What this task involves
Please return each entry that follows exactly as given, but without pictures.

(Stored data entries)
========================================================================

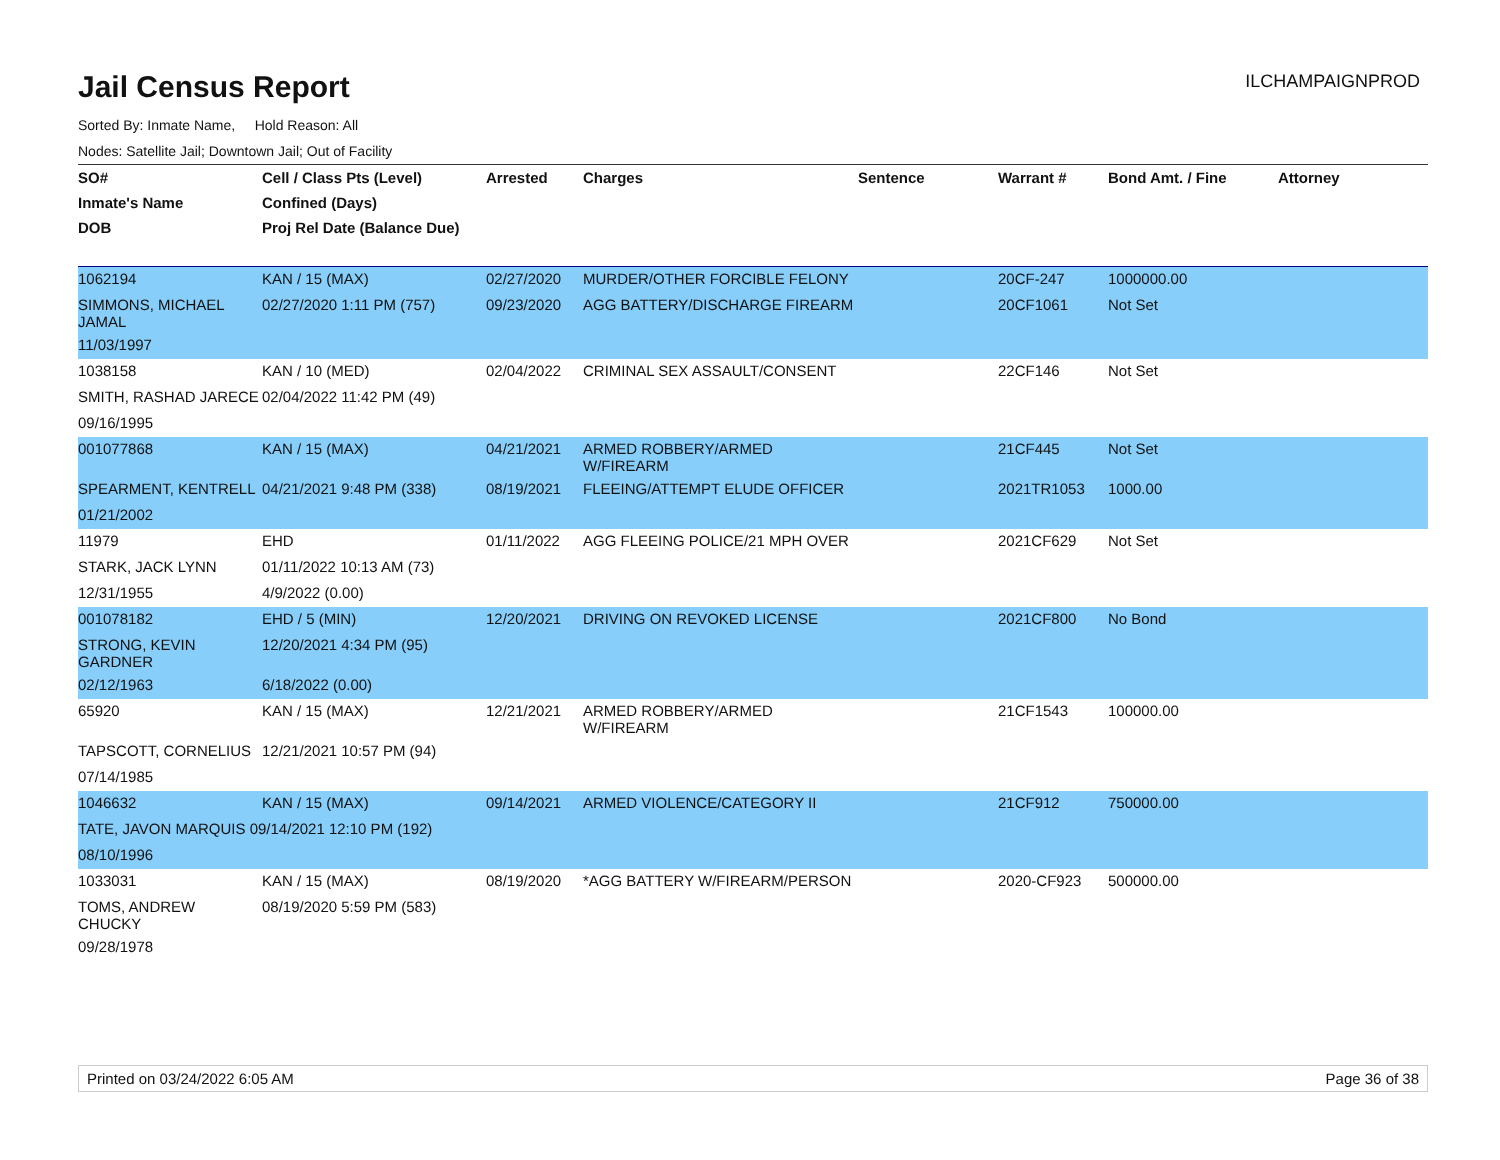Jail Census Report
ILCHAMPAIGNPROD
Sorted By: Inmate Name, Hold Reason: All
Nodes: Satellite Jail; Downtown Jail; Out of Facility
| SO# | Cell / Class Pts (Level) | Arrested | Charges | Sentence | Warrant # | Bond Amt. / Fine | Attorney |
| --- | --- | --- | --- | --- | --- | --- | --- |
| Inmate's Name | Confined (Days) | | | | | | |
| DOB | Proj Rel Date (Balance Due) | | | | | | |
| 1062194 | KAN / 15 (MAX) | 02/27/2020 | MURDER/OTHER FORCIBLE FELONY | | 20CF-247 | 1000000.00 | |
| SIMMONS, MICHAEL JAMAL | 02/27/2020 1:11 PM (757) | 09/23/2020 | AGG BATTERY/DISCHARGE FIREARM | | 20CF1061 | Not Set | |
| 11/03/1997 | | | | | | | |
| 1038158 | KAN / 10 (MED) | 02/04/2022 | CRIMINAL SEX ASSAULT/CONSENT | | 22CF146 | Not Set | |
| SMITH, RASHAD JARECE | 02/04/2022 11:42 PM (49) | | | | | | |
| 09/16/1995 | | | | | | | |
| 001077868 | KAN / 15 (MAX) | 04/21/2021 | ARMED ROBBERY/ARMED W/FIREARM | | 21CF445 | Not Set | |
| SPEARMENT, KENTRELL | 04/21/2021 9:48 PM (338) | 08/19/2021 | FLEEING/ATTEMPT ELUDE OFFICER | | 2021TR1053 | 1000.00 | |
| 01/21/2002 | | | | | | | |
| 11979 | EHD | 01/11/2022 | AGG FLEEING POLICE/21 MPH OVER | | 2021CF629 | Not Set | |
| STARK, JACK LYNN | 01/11/2022 10:13 AM (73) | | | | | | |
| 12/31/1955 | 4/9/2022 (0.00) | | | | | | |
| 001078182 | EHD / 5 (MIN) | 12/20/2021 | DRIVING ON REVOKED LICENSE | | 2021CF800 | No Bond | |
| STRONG, KEVIN GARDNER | 12/20/2021 4:34 PM (95) | | | | | | |
| 02/12/1963 | 6/18/2022 (0.00) | | | | | | |
| 65920 | KAN / 15 (MAX) | 12/21/2021 | ARMED ROBBERY/ARMED W/FIREARM | | 21CF1543 | 100000.00 | |
| TAPSCOTT, CORNELIUS | 12/21/2021 10:57 PM (94) | | | | | | |
| 07/14/1985 | | | | | | | |
| 1046632 | KAN / 15 (MAX) | 09/14/2021 | ARMED VIOLENCE/CATEGORY II | | 21CF912 | 750000.00 | |
| TATE, JAVON MARQUIS 09/14/2021 12:10 PM (192) | | | | | | | |
| 08/10/1996 | | | | | | | |
| 1033031 | KAN / 15 (MAX) | 08/19/2020 | *AGG BATTERY W/FIREARM/PERSON | | 2020-CF923 | 500000.00 | |
| TOMS, ANDREW CHUCKY | 08/19/2020 5:59 PM (583) | | | | | | |
| 09/28/1978 | | | | | | | |
Printed on 03/24/2022 6:05 AM Page 36 of 38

========================================================================

Completed task
Jail Census Report
ILCHAMPAIGNPROD
Sorted By: Inmate Name, Hold Reason: All
Nodes: Satellite Jail; Downtown Jail; Out of Facility
| SO# | Cell / Class Pts (Level) | Arrested | Charges | Sentence | Warrant # | Bond Amt. / Fine | Attorney |
| --- | --- | --- | --- | --- | --- | --- | --- |
| Inmate's Name | Confined (Days) | | | | | | |
| DOB | Proj Rel Date (Balance Due) | | | | | | |
| 1062194 | KAN / 15 (MAX) | 02/27/2020 | MURDER/OTHER FORCIBLE FELONY | | 20CF-247 | 1000000.00 | |
| SIMMONS, MICHAEL JAMAL | 02/27/2020 1:11 PM (757) | 09/23/2020 | AGG BATTERY/DISCHARGE FIREARM | | 20CF1061 | Not Set | |
| 11/03/1997 | | | | | | | |
| 1038158 | KAN / 10 (MED) | 02/04/2022 | CRIMINAL SEX ASSAULT/CONSENT | | 22CF146 | Not Set | |
| SMITH, RASHAD JARECE | 02/04/2022 11:42 PM (49) | | | | | | |
| 09/16/1995 | | | | | | | |
| 001077868 | KAN / 15 (MAX) | 04/21/2021 | ARMED ROBBERY/ARMED W/FIREARM | | 21CF445 | Not Set | |
| SPEARMENT, KENTRELL | 04/21/2021 9:48 PM (338) | 08/19/2021 | FLEEING/ATTEMPT ELUDE OFFICER | | 2021TR1053 | 1000.00 | |
| 01/21/2002 | | | | | | | |
| 11979 | EHD | 01/11/2022 | AGG FLEEING POLICE/21 MPH OVER | | 2021CF629 | Not Set | |
| STARK, JACK LYNN | 01/11/2022 10:13 AM (73) | | | | | | |
| 12/31/1955 | 4/9/2022 (0.00) | | | | | | |
| 001078182 | EHD / 5 (MIN) | 12/20/2021 | DRIVING ON REVOKED LICENSE | | 2021CF800 | No Bond | |
| STRONG, KEVIN GARDNER | 12/20/2021 4:34 PM (95) | | | | | | |
| 02/12/1963 | 6/18/2022 (0.00) | | | | | | |
| 65920 | KAN / 15 (MAX) | 12/21/2021 | ARMED ROBBERY/ARMED W/FIREARM | | 21CF1543 | 100000.00 | |
| TAPSCOTT, CORNELIUS | 12/21/2021 10:57 PM (94) | | | | | | |
| 07/14/1985 | | | | | | | |
| 1046632 | KAN / 15 (MAX) | 09/14/2021 | ARMED VIOLENCE/CATEGORY II | | 21CF912 | 750000.00 | |
| TATE, JAVON MARQUIS 09/14/2021 12:10 PM (192) | | | | | | | |
| 08/10/1996 | | | | | | | |
| 1033031 | KAN / 15 (MAX) | 08/19/2020 | *AGG BATTERY W/FIREARM/PERSON | | 2020-CF923 | 500000.00 | |
| TOMS, ANDREW CHUCKY | 08/19/2020 5:59 PM (583) | | | | | | |
| 09/28/1978 | | | | | | | |
Printed on 03/24/2022 6:05 AM Page 36 of 38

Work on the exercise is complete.